═══ EXERCISE MATERIALS

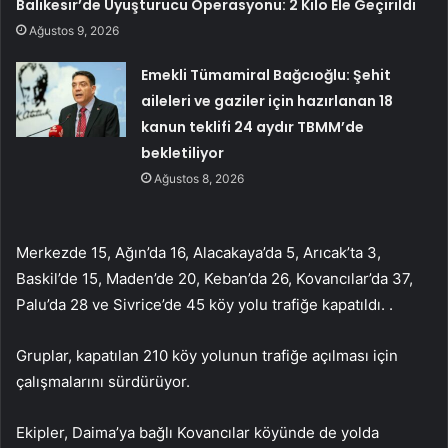
Balıkesir’de Uyuşturucu Operasyonu: 2 Kilo Ele Geçirildi
Ağustos 9, 2026
Emekli Tümamiral Bağcıoğlu: Şehit
aileleri ve gaziler için hazırlanan 18
kanun teklifi 24 aydır TBMM’de
bekletiliyor
Ağustos 8, 2026
Merkezde 15, Ağın’da 16, Alacakaya’da 5, Arıcak’ta 3,
Baskil’de 15, Maden’de 20, Keban’da 26, Kovancılar’da 37,
Palu’da 28 ve Sivrice’de 45 köy yolu trafiğe kapatıldı. .
Gruplar, kapatılan 210 köy yolunun trafiğe açılması için
çalışmalarını sürdürüyor.
Ekipler, Daima’ya bağlı Kovancılar köyünde de yolda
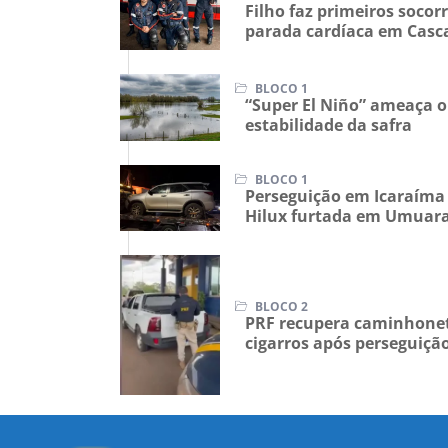
BLOCO 2
Filho faz primeiros socor
parada cardíaca em Casc
BLOCO 1
“Super El Niño” ameaça o 
estabilidade da safra
BLOCO 1
Perseguição em Icaraíma
Hilux furtada em Umua
BLOCO 2
PRF recupera caminhonet
cigarros após perseguiçã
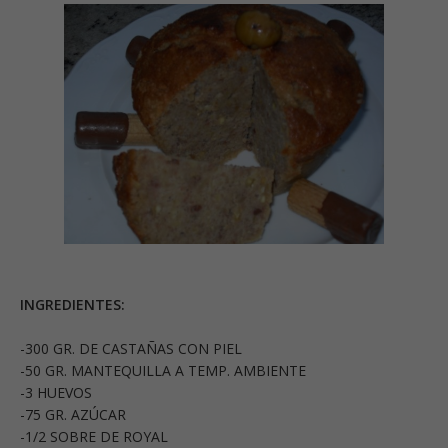
INGREDIENTES:
-300 GR. DE CASTAÑAS CON PIEL
-50 GR. MANTEQUILLA A TEMP. AMBIENTE
-3 HUEVOS
-75 GR. AZÚCAR
-1/2 SOBRE DE ROYAL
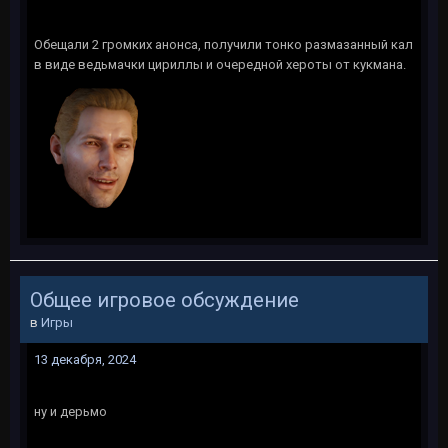
Обещали 2 громких анонса, получили тонко размазанный кал
в виде ведьмачки цириллы и очередной хероты от кукмана.
Общее игровое обсуждение
в
Игры
13 декабря, 2024
ну и дерьмо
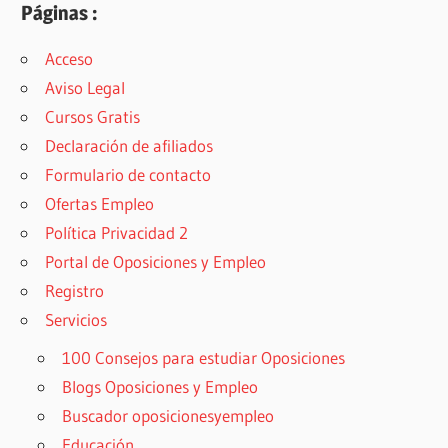
Páginas :
Acceso
Aviso Legal
Cursos Gratis
Declaración de afiliados
Formulario de contacto
Ofertas Empleo
Política Privacidad 2
Portal de Oposiciones y Empleo
Registro
Servicios
100 Consejos para estudiar Oposiciones
Blogs Oposiciones y Empleo
Buscador oposicionesyempleo
Educación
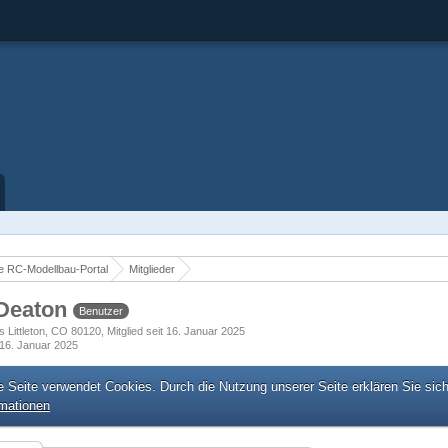
 RC-Modellbau-Portal
Mitglieder
Deaton
Benutzer
s Littleton, CO 80120
Mitglied seit 16. Januar 2025
16. Januar 2025
e Seite verwendet Cookies. Durch die Nutzung unserer Seite erklären Sie sic
rmationen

══════

> **ASSIGNMENT**: If a line in the listing contains the string "Januar", copy it.

> **EXPECTED ANSWER**:
Mitglied seit 16. Januar 2025
16. Januar 2025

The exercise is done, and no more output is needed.